Background While project sustainability is a mandatory piece of politically correct rhetoric, it is less often achieved. Mackay Whitsunday Safe Communities (MWSC) was developed using a capacity building model that consciously attempted to design sustainability into the network.
Aims/Objectives/Purpose This study sought to analyse the sustainability of MWSC by tracking the exchange of resources using Social Network Analysis (SNA).
Method A snowballing methodology was used to identify the MWSC and its external support network (ESN). Respondents were asked to identify the type and amount of resources they shared with other network partners.

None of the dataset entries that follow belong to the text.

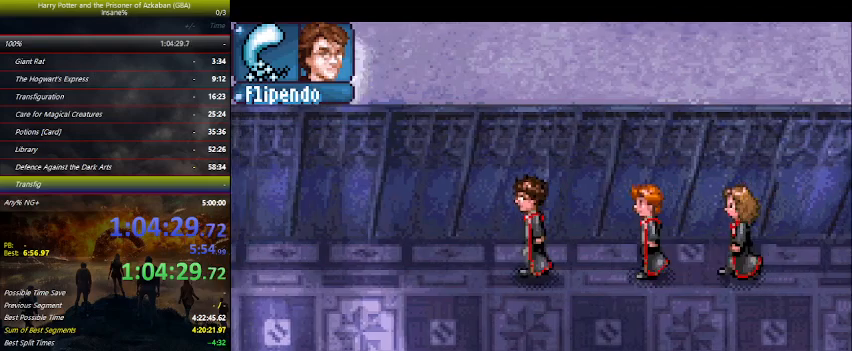
{"keys": ["left"], "events": []}
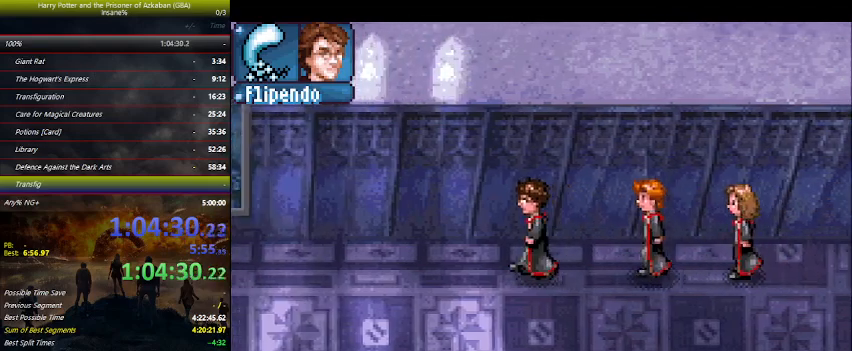
{"keys": ["left"], "events": []}
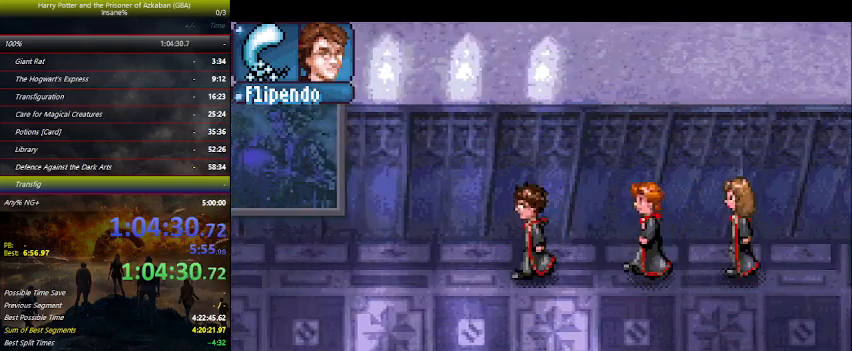
{"keys": ["left"], "events": []}
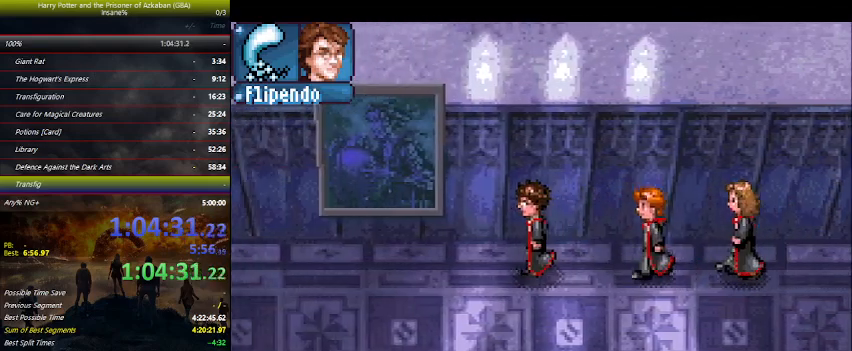
{"keys": ["left", "up"], "events": [[467, "up", "down"]]}
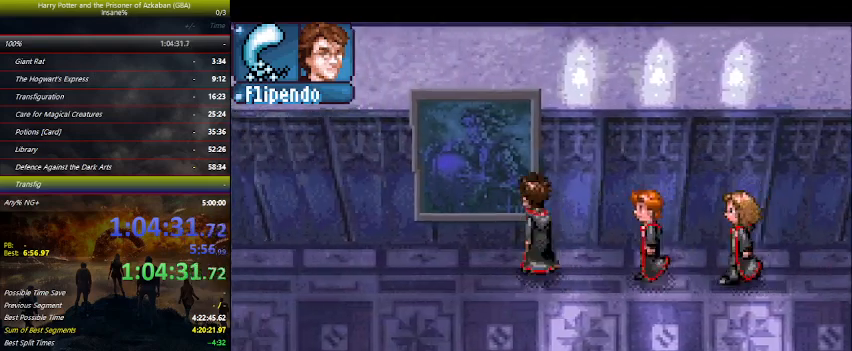
{"keys": ["up"], "events": [[334, "left", "up"]]}
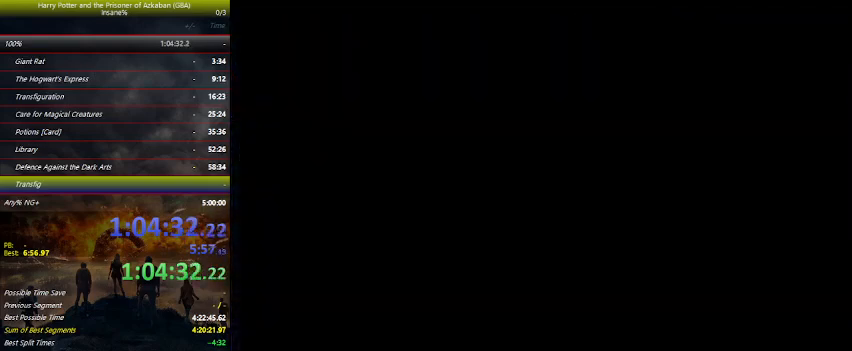
{"keys": ["right"], "events": [[34, "right", "down"], [267, "up", "up"]]}
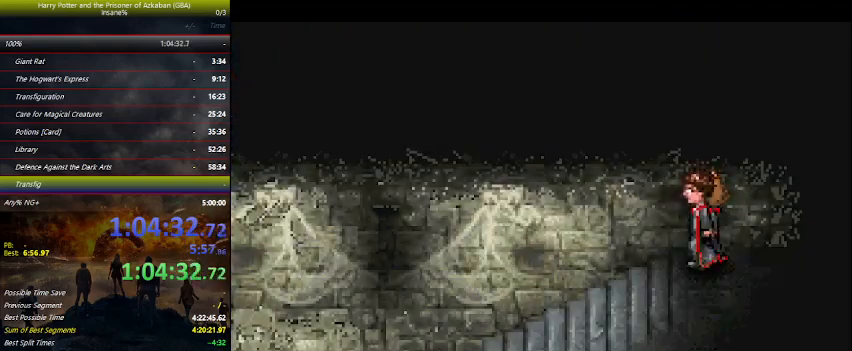
{"keys": ["right"], "events": []}
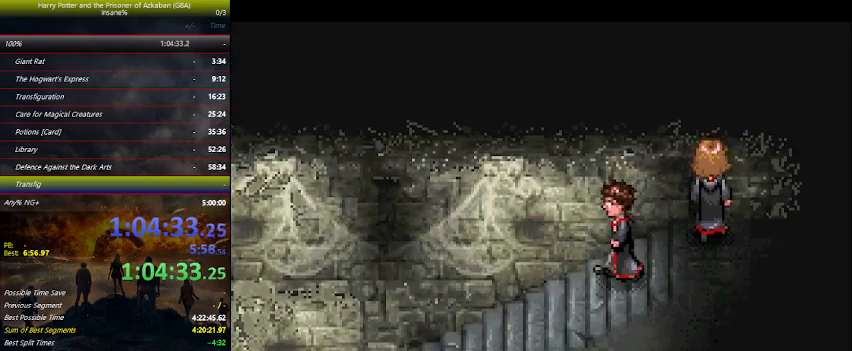
{"keys": ["right"], "events": []}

Results/Outcome The study identified 168 members of the MWSC and its ESN. Thirty-five per cent of relationships did not share any resources; 47% shared in-kind resources, 54% shared human resources and 15% shared financial resources. In 2004 MWSC accessed an estimated 6.5 full time staff equivalents and $0.9 million Australian dollars. However, these resources were largely accessed through, and controlled by, the ESN. MWSC was rich in social resources, but considerable in-kind, human and financial resources were accessed through its ESN. The bridging relationships that connected MWSC to its ESN, more than half of which were maintained by six broker network facilitators, were the critical social asset required to access resources and thereby sustain network productivity.
Significance/Contribution to Field MWSC is an open network. Open social networks can never be totally self-sufficient. The ongoing productivity of a social network is dependant on its capacity to develop and maintain productive links with external partners.